Como detalhe, registramos a informação de Pero Magalhães Gandavo, para quem havia, então, no Brasil, outros poetas escrevendo melhor do que Bento Teixeira. É o que consta de sua "História da Província de Santa Cruz a que vulgarmente chamamos Brasil”, publicada em Lisboa, no ano de 1576.

A princípio lhe era atribuído mais o sobrenome Pinto, porém Francisco Adolfo de Varnhagem, Capistrano de Abreu e Rodolfo Garcia apuraram que o poeta era apenas Bento Teixeira.

A "Prosopopéia", sem grande valor literário, é um poema épico bajulatório, de 94 estrofes em oitava rima, todas à maneira camoniana. Não tem separação de cantos. Nessa obra, o poeta elogia os primeiros donatários da Capitania de Pernambuco: Duarte Coelho e D. Brites de Albuquerque, e seus filhos, Jorge de Albuquerque Coelho e Duarte Coelho, além de Jerônimo de Albuquerque.

O livro teve três principais edições: 1601, 1873 e 1923, sendo esta última organizada por Afrânio Peixoto e publicada pela Academia Brasileira de Letras.
Através desse vate ingênuo, surgiram os primeiros passos indecisos do estilo clássico em nossa literatura colonial. Diz Clóvis Monteiro: — "Apenas acabava de se escoar o século XVI, ainda quando a língua dos indígenas era bem aceita pelos próprios colonizadores, e já Bento Teixeira, na "Prosopopéia", imitava os versos heróicos de Camões".




A "ESCOLA BAIANA"

O sentimento nacionalista, muito pequeno e vacilante ainda, no século XVI, começou a criar maior força e maior motivação no século XVII, em decorrência dos conflitos com os conquistadores estrangeiros.
Aquela época se distingue pelas lutas memoráveis que já visavam à conquista de uma pátria nova.

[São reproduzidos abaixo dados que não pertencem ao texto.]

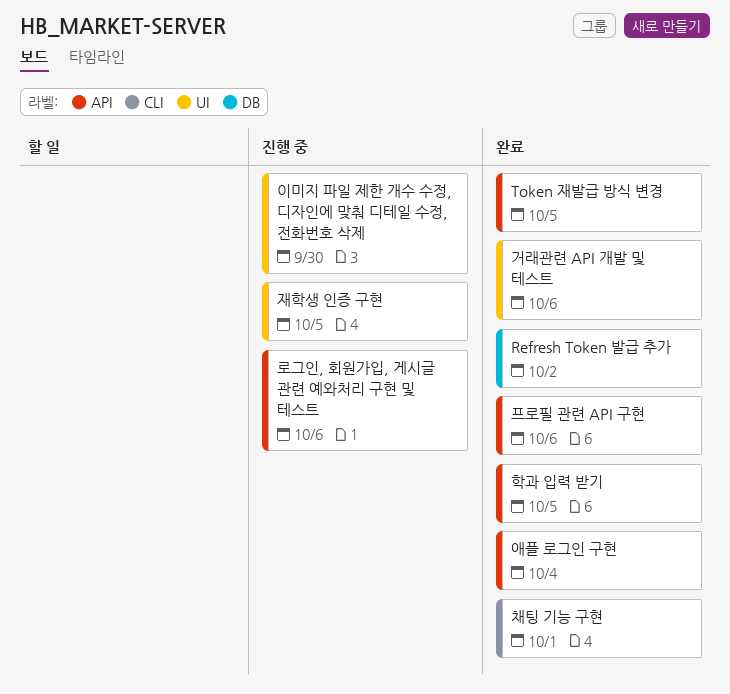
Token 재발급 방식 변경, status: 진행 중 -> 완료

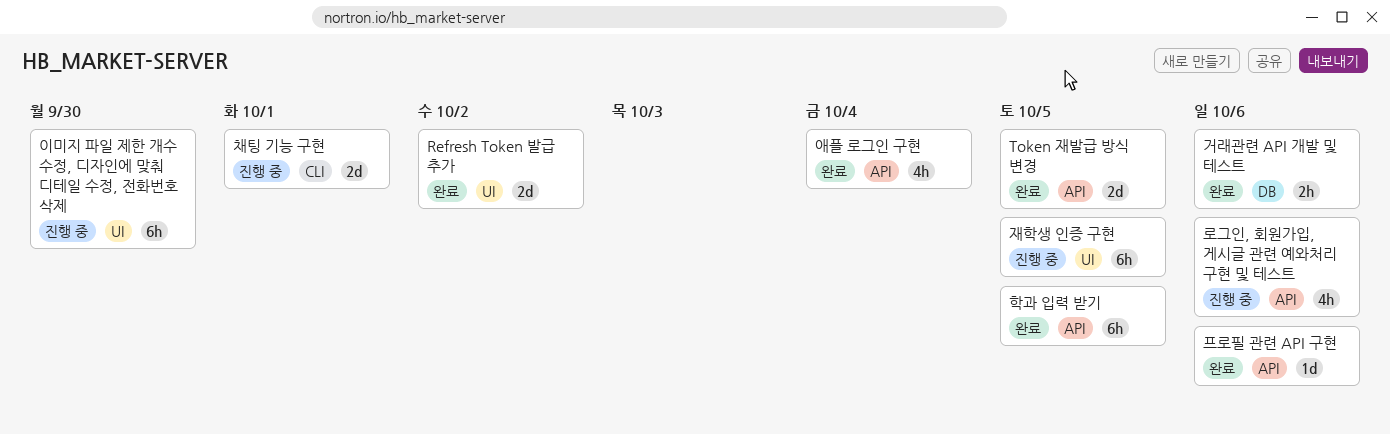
Refresh Token 발급 추가, label: DB -> UI
거래관련 API 개발 및 테스트, label: UI -> DB
채팅 기능 구현, status: 완료 -> 진행 중

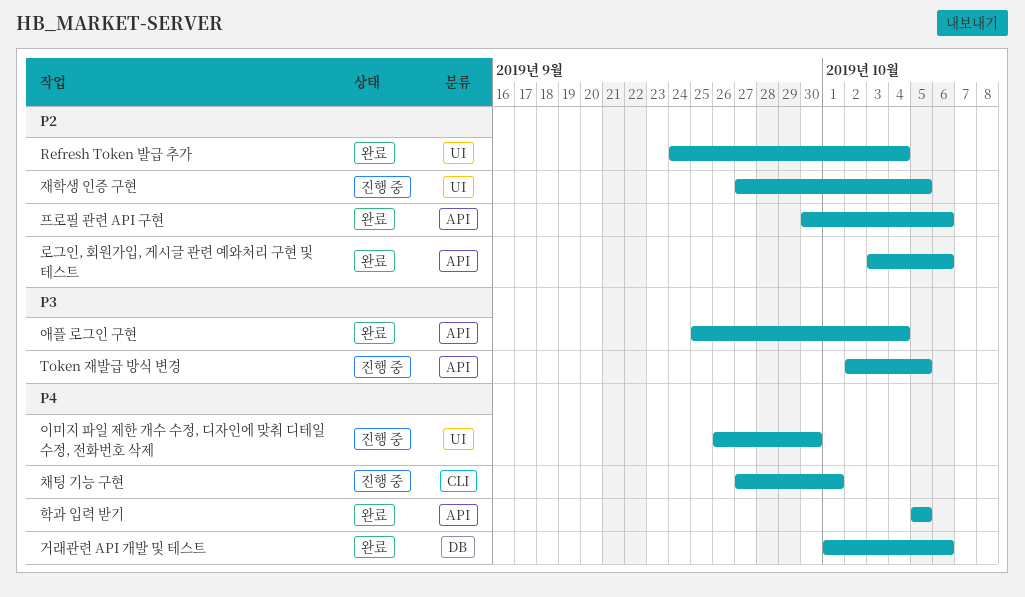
Refresh Token 발급 추가, due: Oct 2 -> Oct 4
Token 재발급 방식 변경, status: 완료 -> 진행 중
로그인, 회원가입, 게시글 관련 예와처리 구현 및 테스트, status: 진행 중 -> 완료

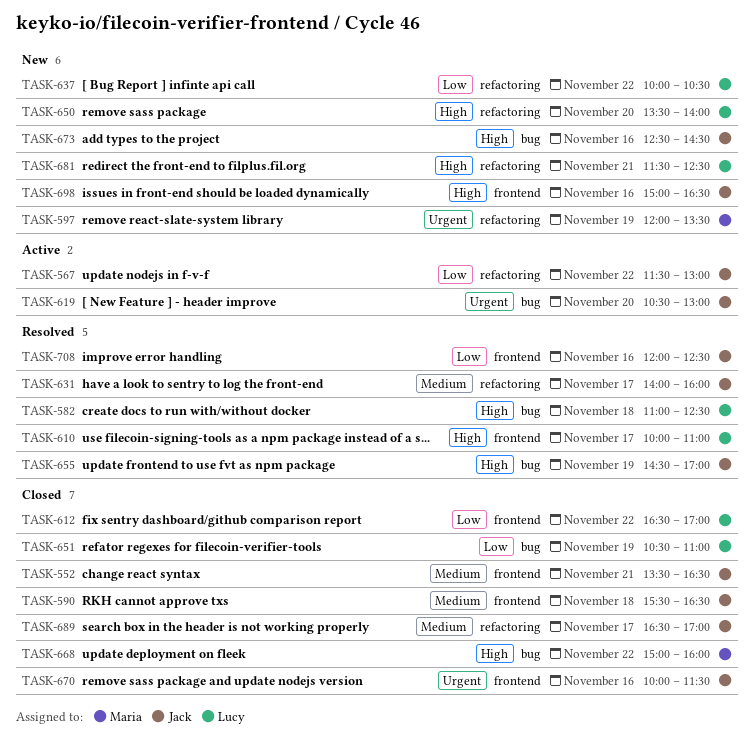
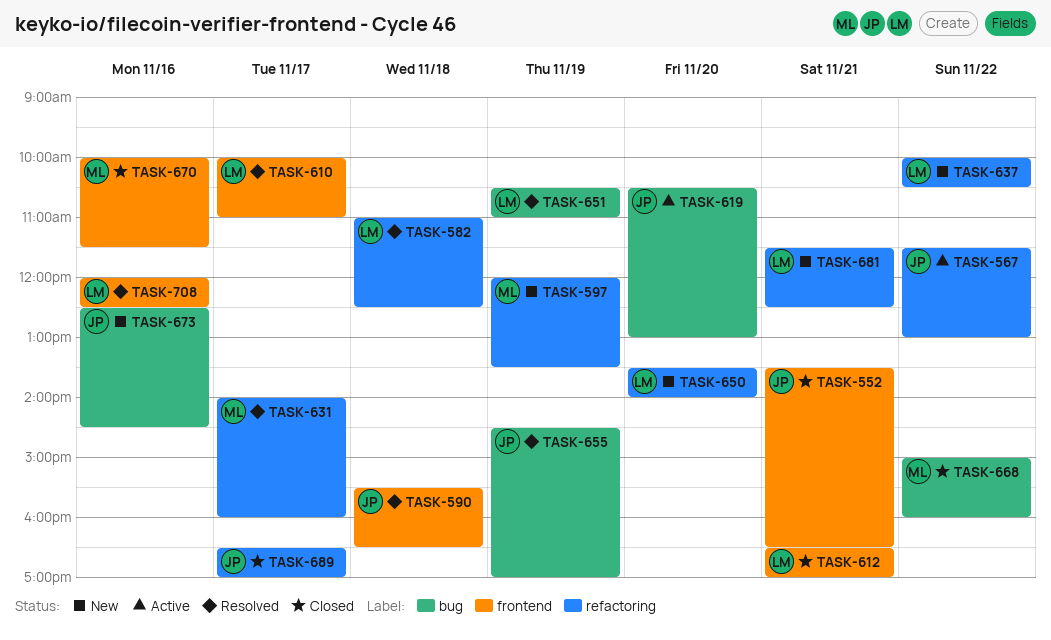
TASK-582, label: bug -> refactoring
TASK-590, status: Closed -> Resolved
TASK-612, day: Nov 22 -> Nov 21
TASK-631, owner: Jack -> Maria
TASK-651, status: Closed -> Resolved
TASK-670, owner: Jack -> Maria
TASK-698: present -> none
TASK-708, owner: Jack -> Lucy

Mesmo omitindo os choques violentos com o fanatismo religioso dos luteranos — ingleses e flamengos — devemos nos lembrar das páginas imorredouras escritas a sangue, aqui mesmo na Colônia, nos combates contra os holandeses, refregas difíceis coroadas pelos triunfos de Guararapes. Fernandes Vieira, Vidal de Negreiros, Camarão, Henrique Dias (em suma, portugueses, brasileiros, índios e negros, possuídos de um só pensamento grandioso) foram os principais responsáveis pela manutenção dos ideais da jovem nacionalidade.

Enquanto isso, ao lado dos portugueses, surgiram abastados senhores de engenho, brasileiros, criando os primórdios de uma aristocracia rural. E já estavam presentes os primeiros sucessos dos negócios políticos e econômicos.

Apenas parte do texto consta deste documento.